Records contained in a dataset:
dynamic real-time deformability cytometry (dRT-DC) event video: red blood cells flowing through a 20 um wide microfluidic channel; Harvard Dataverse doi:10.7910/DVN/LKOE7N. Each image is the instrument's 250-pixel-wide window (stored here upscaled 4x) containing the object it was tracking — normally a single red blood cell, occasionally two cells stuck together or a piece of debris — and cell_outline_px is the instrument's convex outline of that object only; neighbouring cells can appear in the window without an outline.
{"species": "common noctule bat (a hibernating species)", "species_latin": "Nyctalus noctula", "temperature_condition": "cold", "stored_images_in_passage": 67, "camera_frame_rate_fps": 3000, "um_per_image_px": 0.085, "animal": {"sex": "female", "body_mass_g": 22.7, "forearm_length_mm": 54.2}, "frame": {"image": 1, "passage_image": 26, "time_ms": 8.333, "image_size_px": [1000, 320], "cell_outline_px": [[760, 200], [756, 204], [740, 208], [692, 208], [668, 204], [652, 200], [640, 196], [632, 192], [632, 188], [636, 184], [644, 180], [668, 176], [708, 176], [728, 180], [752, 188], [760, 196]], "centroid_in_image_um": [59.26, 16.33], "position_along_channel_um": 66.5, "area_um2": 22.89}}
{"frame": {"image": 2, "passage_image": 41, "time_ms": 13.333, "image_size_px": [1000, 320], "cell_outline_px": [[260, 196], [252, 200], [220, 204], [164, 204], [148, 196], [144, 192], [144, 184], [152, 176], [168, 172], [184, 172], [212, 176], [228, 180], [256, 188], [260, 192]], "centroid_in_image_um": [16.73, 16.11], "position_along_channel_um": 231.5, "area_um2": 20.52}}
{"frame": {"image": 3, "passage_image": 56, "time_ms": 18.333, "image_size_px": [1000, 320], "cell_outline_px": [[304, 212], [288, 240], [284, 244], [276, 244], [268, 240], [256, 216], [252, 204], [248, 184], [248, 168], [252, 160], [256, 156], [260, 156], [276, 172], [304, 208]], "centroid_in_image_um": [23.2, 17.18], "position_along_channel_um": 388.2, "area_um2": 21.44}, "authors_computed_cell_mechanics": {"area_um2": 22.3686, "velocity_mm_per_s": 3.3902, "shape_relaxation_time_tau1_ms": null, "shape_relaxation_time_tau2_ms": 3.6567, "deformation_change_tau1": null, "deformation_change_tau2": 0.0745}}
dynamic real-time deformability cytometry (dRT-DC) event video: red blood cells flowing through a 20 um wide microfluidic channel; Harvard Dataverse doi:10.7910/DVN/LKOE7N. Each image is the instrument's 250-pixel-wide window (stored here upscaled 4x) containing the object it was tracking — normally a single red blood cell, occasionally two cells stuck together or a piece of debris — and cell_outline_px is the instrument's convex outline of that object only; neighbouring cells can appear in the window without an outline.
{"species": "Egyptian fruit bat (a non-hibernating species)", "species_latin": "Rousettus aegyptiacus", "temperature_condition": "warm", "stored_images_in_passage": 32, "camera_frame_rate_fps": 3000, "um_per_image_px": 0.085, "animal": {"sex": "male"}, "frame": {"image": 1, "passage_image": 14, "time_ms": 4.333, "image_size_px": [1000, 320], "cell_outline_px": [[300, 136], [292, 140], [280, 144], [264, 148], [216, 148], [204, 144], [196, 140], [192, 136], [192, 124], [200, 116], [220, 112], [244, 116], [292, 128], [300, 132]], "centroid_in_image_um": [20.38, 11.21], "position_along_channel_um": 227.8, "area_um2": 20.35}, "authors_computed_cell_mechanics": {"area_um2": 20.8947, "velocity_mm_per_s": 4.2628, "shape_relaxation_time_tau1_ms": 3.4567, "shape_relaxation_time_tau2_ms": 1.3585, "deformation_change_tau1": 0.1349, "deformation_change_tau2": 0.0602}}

**GOAL:** Reproduce every record, matching each line exactly.

**CORRECT RESPONSE:**
dynamic real-time deformability cytometry (dRT-DC) event video: red blood cells flowing through a 20 um wide microfluidic channel; Harvard Dataverse doi:10.7910/DVN/LKOE7N. Each image is the instrument's 250-pixel-wide window (stored here upscaled 4x) containing the object it was tracking — normally a single red blood cell, occasionally two cells stuck together or a piece of debris — and cell_outline_px is the instrument's convex outline of that object only; neighbouring cells can appear in the window without an outline.
{"species": "common noctule bat (a hibernating species)", "species_latin": "Nyctalus noctula", "temperature_condition": "cold", "stored_images_in_passage": 67, "camera_frame_rate_fps": 3000, "um_per_image_px": 0.085, "animal": {"sex": "female", "body_mass_g": 22.7, "forearm_length_mm": 54.2}, "frame": {"image": 1, "passage_image": 26, "time_ms": 8.333, "image_size_px": [1000, 320], "cell_outline_px": [[760, 200], [756, 204], [740, 208], [692, 208], [668, 204], [652, 200], [640, 196], [632, 192], [632, 188], [636, 184], [644, 180], [668, 176], [708, 176], [728, 180], [752, 188], [760, 196]], "centroid_in_image_um": [59.26, 16.33], "position_along_channel_um": 66.5, "area_um2": 22.89}}
{"frame": {"image": 2, "passage_image": 41, "time_ms": 13.333, "image_size_px": [1000, 320], "cell_outline_px": [[260, 196], [252, 200], [220, 204], [164, 204], [148, 196], [144, 192], [144, 184], [152, 176], [168, 172], [184, 172], [212, 176], [228, 180], [256, 188], [260, 192]], "centroid_in_image_um": [16.73, 16.11], "position_along_channel_um": 231.5, "area_um2": 20.52}}
{"frame": {"image": 3, "passage_image": 56, "time_ms": 18.333, "image_size_px": [1000, 320], "cell_outline_px": [[304, 212], [288, 240], [284, 244], [276, 244], [268, 240], [256, 216], [252, 204], [248, 184], [248, 168], [252, 160], [256, 156], [260, 156], [276, 172], [304, 208]], "centroid_in_image_um": [23.2, 17.18], "position_along_channel_um": 388.2, "area_um2": 21.44}, "authors_computed_cell_mechanics": {"area_um2": 22.3686, "velocity_mm_per_s": 3.3902, "shape_relaxation_time_tau1_ms": null, "shape_relaxation_time_tau2_ms": 3.6567, "deformation_change_tau1": null, "deformation_change_tau2": 0.0745}}
dynamic real-time deformability cytometry (dRT-DC) event video: red blood cells flowing through a 20 um wide microfluidic channel; Harvard Dataverse doi:10.7910/DVN/LKOE7N. Each image is the instrument's 250-pixel-wide window (stored here upscaled 4x) containing the object it was tracking — normally a single red blood cell, occasionally two cells stuck together or a piece of debris — and cell_outline_px is the instrument's convex outline of that object only; neighbouring cells can appear in the window without an outline.
{"species": "Egyptian fruit bat (a non-hibernating species)", "species_latin": "Rousettus aegyptiacus", "temperature_condition": "warm", "stored_images_in_passage": 32, "camera_frame_rate_fps": 3000, "um_per_image_px": 0.085, "animal": {"sex": "male"}, "frame": {"image": 1, "passage_image": 14, "time_ms": 4.333, "image_size_px": [1000, 320], "cell_outline_px": [[300, 136], [292, 140], [280, 144], [264, 148], [216, 148], [204, 144], [196, 140], [192, 136], [192, 124], [200, 116], [220, 112], [244, 116], [292, 128], [300, 132]], "centroid_in_image_um": [20.38, 11.21], "position_along_channel_um": 227.8, "area_um2": 20.35}, "authors_computed_cell_mechanics": {"area_um2": 20.8947, "velocity_mm_per_s": 4.2628, "shape_relaxation_time_tau1_ms": 3.4567, "shape_relaxation_time_tau2_ms": 1.3585, "deformation_change_tau1": 0.1349, "deformation_change_tau2": 0.0602}}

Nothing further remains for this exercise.